Enjoyed it, thanks. Also liked some of your other pieces on that site. I like combining different genres, eg. classical - jazz - rock, some of my favourite composers do that.


----------



## aleazk (Sep 30, 2011)

Tomposer said:


> Very nice - great harmonies. Is this a work in progress? Is it going to go Head-solo-head, or will it be fully written out? If the former I'd be interested to know how much of this constitutes the head. At some point I think you'll want a textural contrast - slower moving harmonies or a more regular melody (something to contrast with what's already there). Personally I'd have brought that contrast in sooner, but you might be aiming at something like that about where you've gotten to. I like the exploration of the different registers; if you wanted to involve more contrast you could play with that. Pretty darn good though.
> -
> Tom.


Hi, the idea is to do some short movements, where each movement follows immediately after the other, they will be connected (like in Ravel's "valses nobles et sentimentales", for example). After this one, the next will have those characteristics that you say (slower moving harmonies, a more regular melody, etc), indeed, a textural contrast is necessary now. Regards.


----------



## aleazk (Sep 30, 2011)

Sid James said:


> Enjoyed it, thanks. Also liked some of your other pieces on that site. I like combining different genres, eg. classical - jazz - rock, some of my favourite composers do that.
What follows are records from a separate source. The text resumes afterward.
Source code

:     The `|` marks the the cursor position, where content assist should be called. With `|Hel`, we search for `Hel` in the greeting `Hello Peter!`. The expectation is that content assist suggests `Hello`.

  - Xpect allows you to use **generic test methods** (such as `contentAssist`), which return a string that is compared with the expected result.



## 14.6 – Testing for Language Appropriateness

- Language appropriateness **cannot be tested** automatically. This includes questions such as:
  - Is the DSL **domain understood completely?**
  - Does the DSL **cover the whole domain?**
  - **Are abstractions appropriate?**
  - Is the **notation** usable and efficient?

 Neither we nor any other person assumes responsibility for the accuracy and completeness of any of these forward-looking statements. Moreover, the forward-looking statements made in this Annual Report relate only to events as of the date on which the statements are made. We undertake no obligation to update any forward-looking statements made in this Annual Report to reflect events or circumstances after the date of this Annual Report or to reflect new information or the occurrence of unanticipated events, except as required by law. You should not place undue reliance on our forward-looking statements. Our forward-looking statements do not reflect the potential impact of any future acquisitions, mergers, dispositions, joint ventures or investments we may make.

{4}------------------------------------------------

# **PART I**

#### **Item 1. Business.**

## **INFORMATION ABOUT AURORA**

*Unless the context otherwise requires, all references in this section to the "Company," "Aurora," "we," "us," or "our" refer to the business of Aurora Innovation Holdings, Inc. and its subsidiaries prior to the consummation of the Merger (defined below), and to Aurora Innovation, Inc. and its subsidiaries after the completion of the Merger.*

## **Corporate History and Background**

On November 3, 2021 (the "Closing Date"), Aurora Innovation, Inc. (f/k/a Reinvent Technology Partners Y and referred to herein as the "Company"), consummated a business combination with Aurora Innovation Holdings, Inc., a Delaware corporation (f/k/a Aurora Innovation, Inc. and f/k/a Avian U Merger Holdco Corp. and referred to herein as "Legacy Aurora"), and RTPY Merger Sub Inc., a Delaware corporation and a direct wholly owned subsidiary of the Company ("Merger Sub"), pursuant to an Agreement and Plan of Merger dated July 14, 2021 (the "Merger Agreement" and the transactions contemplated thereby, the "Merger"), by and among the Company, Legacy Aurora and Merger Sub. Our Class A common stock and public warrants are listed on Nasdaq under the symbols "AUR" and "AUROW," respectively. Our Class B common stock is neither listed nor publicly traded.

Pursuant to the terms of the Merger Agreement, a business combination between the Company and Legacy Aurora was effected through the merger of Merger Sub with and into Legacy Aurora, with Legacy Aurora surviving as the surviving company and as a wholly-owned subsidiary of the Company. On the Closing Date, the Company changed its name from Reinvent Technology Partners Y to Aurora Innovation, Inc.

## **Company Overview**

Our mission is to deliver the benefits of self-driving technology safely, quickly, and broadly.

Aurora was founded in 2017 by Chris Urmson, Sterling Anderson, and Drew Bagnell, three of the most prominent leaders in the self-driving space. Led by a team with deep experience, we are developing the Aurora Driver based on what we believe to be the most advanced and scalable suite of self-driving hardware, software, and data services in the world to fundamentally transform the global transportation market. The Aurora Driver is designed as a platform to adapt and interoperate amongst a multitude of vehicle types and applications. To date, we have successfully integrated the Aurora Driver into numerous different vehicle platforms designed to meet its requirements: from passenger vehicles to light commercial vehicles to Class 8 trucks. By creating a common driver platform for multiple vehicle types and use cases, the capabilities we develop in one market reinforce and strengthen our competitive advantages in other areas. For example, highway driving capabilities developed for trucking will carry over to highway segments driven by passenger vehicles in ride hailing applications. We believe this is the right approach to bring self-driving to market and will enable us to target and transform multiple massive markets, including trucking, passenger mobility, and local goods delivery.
Hi, yes, I have some other compositions in a similar style (

__
https://soundcloud.com/aleazk%2Fsets
), although this one will be more refined, since I have learned more about the style since then. Regards


----------



## aleazk (Sep 30, 2011)

I have finished the second variation. The connection between the two is continuous, so I have uploaded the first and this one in one single track.


__
https://soundcloud.com/aleazk%2Fjazzy-variations-for-piano-1-2


----------



## aleazk (Sep 30, 2011)

The first three variations:


__
https://soundcloud.com/aleazk%2Fjazzy-variations-1-2-3


----------



## chopinsky (May 20, 2011)

Good work you have. I only listened to the first one, but was quite impressed.


----------